Elaborating on smarter risk reporting, focusing on required contingency to overcome risk exposure as well as highlighting whether specific risk events or areas of schedule aggressiveness are driving on-time completion exposure, is a much more meaningful way to report risk than has previously been possible.
Risk-Adjusted Forecasting for All
Historically, project risk analysis has been a luxury available to only the larger project organizations and typically embraced more by owner organizations than contractors. The advent of next-generation risk-adjusted forecasting software, however, is opening up the benefits of risk insight to the masses. By combining the data mining power of AI with a mindset change with regard to incorporating team member expert opinions, risk modeling is making huge strides forward.

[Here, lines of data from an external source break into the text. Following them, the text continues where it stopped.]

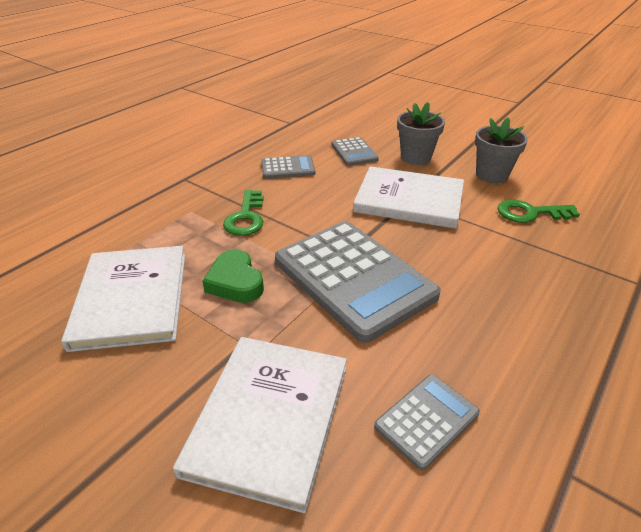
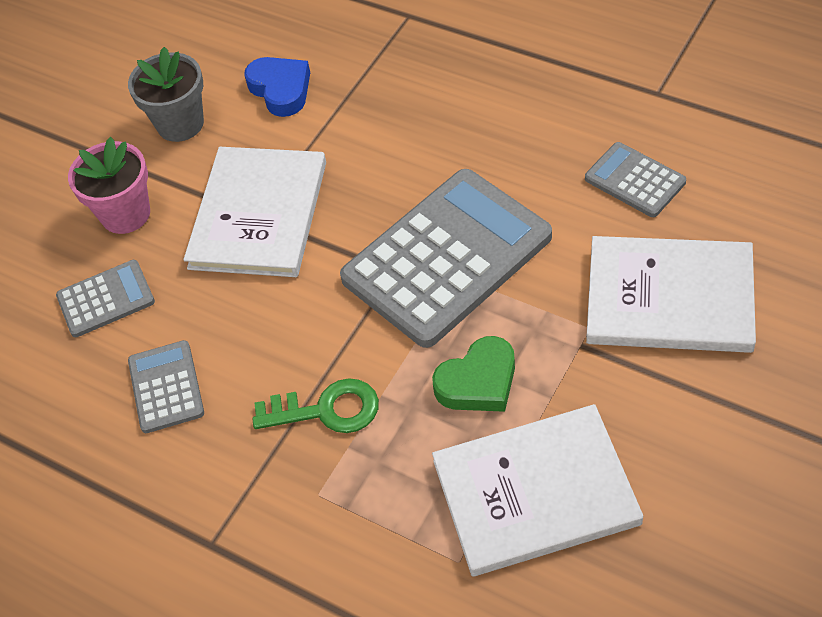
camera: 90 degrees left, 15 degrees up
grey flower pot [397,102,445,165] -> pink flower pot [68,137,150,234]
green key [498,200,580,223] -> blue heart [244,57,310,117]

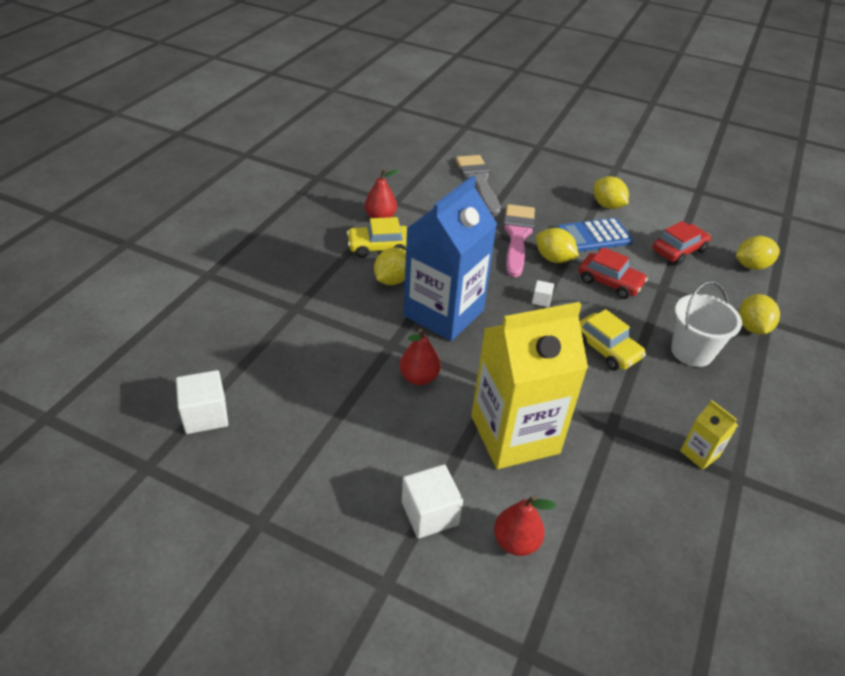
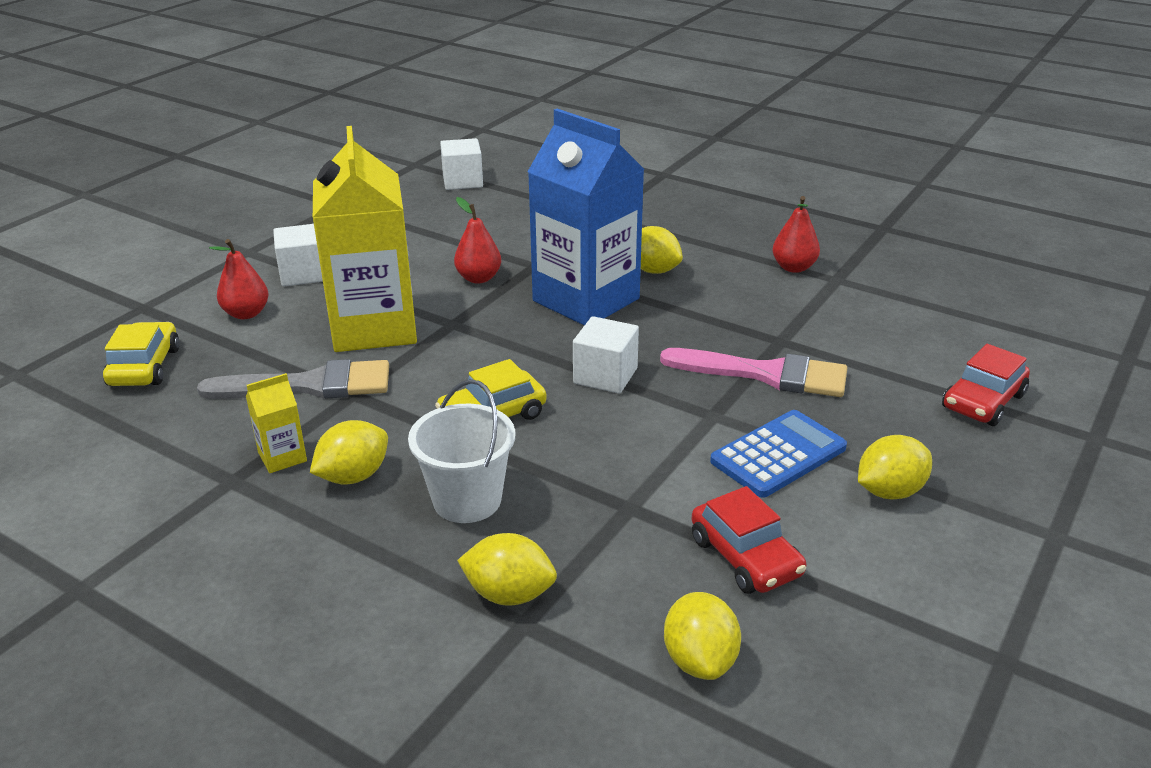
camera: 100 degrees right, 10 degrees down
yellow car [347,217,407,258] -> yellow car moved to [103,322,180,386]
grey brush [456,155,501,216] -> grey brush moved to [197,359,389,399]
white cube [532,280,554,307] -> white cube [573,316,639,394], size x1.94
yellow lemon [536,228,579,263] -> yellow lemon moved to [310,420,388,484]
blue calculator [557,218,633,252] -> blue calculator turned 60 degrees clockwise [710,410,847,498]
red car [578,247,648,299] -> red car moved to [942,344,1030,426]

Contractor organizations can now benefit from determining applicable contingency along with appropriate margin when developing their commercial bids. In short, contractors can ensure they are more competitive by following this risk adjusted forecasting approach. Likewise, owners now get more insight into the realism and achievability of contractor schedules and so can react and remediate faster if contingency burn-down starts to accelerate beyond an acceptable tolerance.
In all instances, the benefit of providing a much easier means of capturing risk inputs, applying them to a proven approach using Monte Carlo simulation plus deeper and more meaningful insight through next – generation risk reporting is hard to argue against.
The long overdue marriage between critical path method project planning and Monte Carlo-based risk analysis is finally becoming a reality. By helping to more accurately forecast project schedules as well as drive more on-time project completions, this culmination of proven practices becomes a match made in heaven.